Let $f$ be a positive-valued $C^1$ function on the interval $[1,$ $\infty$ ), and suppose $\int_1^\infty|f'(t)|\,dt<\infty$.
Then I need to prove that the convergence of $\sum_{1}^{\infty} f(k)$ is equivalent to the convergence of $\int_{1}^{\infty}f $. However every estimate I tried does not seem to work at all....The problem seems to be overwhelming.

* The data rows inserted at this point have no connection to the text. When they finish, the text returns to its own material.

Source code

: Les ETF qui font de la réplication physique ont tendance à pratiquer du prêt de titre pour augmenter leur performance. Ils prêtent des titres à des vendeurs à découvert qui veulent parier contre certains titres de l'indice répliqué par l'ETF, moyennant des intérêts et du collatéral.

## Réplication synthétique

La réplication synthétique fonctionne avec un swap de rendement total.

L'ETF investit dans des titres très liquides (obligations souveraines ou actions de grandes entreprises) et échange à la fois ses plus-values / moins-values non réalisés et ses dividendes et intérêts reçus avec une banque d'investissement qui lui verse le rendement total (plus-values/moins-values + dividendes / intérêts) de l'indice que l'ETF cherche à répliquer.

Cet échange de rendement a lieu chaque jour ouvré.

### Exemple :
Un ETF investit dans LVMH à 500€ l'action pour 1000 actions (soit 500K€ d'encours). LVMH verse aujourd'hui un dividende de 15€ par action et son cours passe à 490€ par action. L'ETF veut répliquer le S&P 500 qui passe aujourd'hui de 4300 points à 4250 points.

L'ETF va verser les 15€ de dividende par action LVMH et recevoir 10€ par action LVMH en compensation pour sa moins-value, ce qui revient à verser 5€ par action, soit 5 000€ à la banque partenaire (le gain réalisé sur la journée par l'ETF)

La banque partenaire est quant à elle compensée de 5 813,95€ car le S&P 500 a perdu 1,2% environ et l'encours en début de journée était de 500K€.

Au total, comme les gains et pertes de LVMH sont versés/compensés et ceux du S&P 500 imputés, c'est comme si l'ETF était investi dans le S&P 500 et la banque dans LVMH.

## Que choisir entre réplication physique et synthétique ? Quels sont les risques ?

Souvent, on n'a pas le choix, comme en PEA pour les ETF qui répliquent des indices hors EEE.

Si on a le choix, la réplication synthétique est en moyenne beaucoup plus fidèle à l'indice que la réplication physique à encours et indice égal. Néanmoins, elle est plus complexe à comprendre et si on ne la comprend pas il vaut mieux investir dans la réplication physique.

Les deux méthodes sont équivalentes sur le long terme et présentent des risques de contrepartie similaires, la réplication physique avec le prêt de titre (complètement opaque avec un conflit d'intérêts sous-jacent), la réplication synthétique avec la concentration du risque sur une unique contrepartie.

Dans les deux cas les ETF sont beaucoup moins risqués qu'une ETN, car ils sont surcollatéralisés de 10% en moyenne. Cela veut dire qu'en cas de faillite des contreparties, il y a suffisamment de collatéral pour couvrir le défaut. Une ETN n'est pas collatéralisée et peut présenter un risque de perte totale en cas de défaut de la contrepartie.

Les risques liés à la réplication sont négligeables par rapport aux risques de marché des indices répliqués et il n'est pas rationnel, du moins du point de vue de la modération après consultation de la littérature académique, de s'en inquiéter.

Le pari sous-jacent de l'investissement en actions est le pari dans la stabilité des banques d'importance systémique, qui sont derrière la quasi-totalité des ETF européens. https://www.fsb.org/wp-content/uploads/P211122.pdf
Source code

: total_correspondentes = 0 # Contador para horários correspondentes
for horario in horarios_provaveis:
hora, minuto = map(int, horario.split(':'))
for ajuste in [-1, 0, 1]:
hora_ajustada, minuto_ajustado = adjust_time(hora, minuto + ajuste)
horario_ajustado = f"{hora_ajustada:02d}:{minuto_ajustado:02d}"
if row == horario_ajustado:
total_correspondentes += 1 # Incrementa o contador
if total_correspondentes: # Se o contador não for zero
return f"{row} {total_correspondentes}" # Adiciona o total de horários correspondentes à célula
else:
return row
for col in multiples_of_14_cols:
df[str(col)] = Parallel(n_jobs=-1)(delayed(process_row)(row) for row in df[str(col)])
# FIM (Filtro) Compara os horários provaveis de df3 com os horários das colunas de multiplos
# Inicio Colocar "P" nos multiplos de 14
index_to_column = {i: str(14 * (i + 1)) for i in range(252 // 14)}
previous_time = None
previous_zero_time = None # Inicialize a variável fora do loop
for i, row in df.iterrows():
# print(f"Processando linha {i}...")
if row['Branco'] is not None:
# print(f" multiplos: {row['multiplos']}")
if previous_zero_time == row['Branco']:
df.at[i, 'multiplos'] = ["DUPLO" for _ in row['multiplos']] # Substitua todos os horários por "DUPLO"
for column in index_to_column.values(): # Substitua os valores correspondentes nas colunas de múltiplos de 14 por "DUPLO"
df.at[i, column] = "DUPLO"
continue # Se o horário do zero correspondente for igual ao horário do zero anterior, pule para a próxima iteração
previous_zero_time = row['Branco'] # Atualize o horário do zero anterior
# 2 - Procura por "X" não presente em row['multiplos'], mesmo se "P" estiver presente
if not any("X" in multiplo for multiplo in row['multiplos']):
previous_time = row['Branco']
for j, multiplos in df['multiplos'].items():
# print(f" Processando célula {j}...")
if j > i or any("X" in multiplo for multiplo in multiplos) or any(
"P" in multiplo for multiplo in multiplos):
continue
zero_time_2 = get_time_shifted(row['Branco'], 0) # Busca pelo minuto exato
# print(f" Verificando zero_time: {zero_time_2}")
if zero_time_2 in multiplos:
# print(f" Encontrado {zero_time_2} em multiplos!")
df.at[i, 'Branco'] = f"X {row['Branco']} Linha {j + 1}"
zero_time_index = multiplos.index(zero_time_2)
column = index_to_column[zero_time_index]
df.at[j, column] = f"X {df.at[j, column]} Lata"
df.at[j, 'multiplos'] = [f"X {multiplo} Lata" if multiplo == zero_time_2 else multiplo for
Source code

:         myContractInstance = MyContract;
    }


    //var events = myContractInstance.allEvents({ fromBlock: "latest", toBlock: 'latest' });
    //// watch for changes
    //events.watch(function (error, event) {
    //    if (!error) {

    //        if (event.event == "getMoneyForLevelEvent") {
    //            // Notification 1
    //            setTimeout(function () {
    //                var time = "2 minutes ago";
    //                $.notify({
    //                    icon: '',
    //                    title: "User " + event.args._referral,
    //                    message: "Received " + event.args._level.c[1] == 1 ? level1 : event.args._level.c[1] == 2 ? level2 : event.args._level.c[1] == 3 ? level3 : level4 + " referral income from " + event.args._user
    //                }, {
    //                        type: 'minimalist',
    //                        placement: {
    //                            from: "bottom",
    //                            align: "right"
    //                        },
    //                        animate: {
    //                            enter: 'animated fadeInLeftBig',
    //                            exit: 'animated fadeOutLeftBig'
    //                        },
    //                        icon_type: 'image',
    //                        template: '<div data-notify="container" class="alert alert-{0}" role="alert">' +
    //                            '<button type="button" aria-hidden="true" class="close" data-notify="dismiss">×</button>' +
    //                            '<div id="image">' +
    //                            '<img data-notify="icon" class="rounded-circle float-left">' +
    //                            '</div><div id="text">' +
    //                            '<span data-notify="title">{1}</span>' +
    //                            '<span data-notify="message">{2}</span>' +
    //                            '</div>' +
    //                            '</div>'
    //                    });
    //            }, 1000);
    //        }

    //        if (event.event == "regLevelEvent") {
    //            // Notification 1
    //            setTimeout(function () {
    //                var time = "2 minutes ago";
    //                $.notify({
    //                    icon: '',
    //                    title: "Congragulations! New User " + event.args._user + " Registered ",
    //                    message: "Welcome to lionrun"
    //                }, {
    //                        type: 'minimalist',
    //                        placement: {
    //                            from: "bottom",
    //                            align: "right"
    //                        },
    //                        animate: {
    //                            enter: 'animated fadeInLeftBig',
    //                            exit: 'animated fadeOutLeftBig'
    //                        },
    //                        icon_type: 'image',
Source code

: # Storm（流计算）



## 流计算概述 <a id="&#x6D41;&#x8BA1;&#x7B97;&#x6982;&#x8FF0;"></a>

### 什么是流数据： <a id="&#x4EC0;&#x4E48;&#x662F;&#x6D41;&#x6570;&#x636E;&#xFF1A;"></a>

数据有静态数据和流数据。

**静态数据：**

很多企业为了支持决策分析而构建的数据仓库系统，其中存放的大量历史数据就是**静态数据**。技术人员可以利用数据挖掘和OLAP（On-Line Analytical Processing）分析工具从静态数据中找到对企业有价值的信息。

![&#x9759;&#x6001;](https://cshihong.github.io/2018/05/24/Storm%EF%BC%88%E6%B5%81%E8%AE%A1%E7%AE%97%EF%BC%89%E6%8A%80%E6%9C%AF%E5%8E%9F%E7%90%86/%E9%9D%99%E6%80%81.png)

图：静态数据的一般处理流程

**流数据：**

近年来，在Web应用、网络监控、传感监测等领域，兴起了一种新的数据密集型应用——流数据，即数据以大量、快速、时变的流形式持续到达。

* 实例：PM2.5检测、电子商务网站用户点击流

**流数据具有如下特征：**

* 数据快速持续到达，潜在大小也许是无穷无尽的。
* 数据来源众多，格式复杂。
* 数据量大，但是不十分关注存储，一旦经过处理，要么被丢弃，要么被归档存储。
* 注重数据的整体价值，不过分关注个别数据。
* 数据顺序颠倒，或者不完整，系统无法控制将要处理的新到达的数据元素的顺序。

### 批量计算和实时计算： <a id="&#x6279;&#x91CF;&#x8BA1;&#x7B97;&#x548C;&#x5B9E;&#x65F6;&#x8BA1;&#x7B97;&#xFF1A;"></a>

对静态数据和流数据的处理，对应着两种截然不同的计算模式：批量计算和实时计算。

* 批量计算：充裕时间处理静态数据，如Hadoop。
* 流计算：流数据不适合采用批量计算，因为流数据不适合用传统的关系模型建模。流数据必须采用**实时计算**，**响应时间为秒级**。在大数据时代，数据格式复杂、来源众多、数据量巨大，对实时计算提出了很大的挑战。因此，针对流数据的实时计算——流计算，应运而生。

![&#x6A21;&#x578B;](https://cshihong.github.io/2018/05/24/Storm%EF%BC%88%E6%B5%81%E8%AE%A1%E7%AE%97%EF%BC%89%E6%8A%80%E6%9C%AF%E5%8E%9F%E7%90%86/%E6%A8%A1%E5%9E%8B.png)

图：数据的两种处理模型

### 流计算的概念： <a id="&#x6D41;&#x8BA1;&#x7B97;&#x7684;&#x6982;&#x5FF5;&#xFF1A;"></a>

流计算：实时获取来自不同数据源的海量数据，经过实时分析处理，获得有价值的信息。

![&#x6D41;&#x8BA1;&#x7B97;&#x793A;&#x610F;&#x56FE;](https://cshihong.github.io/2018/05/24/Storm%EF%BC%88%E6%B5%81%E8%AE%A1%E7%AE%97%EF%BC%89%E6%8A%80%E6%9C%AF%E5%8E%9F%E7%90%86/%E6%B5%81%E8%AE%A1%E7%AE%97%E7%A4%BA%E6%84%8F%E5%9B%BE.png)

Could anyone please help me?
Fits into one sentence: $$\int_k^{k+1}f(t)\,dt-f(k)=\int_k^{k+1}(f(t)-f(k))\,dt=\int_k^{k+1}\int_k^tf'(s)\,dsdt,$$so $$\begin{align}\left|\int_k^{k+1}f(t)\,dt-f(k)\right| &\le\int_k^{k+1}\int_k^t|f'(s)|\,dsdt \\&\le\int_k^{k+1}\int_k^{k+1}|f'(s)|\,dsdt \\&=\int_k^{k+1}|f'(s)|\,ds,\end{align}$$hence $$\sum_{k=1}^\infty\left|\int_k^{k+1}f(t)\,dt-f(k)\right|\le\int_1^\infty|f'(s)|\,ds<\infty.$$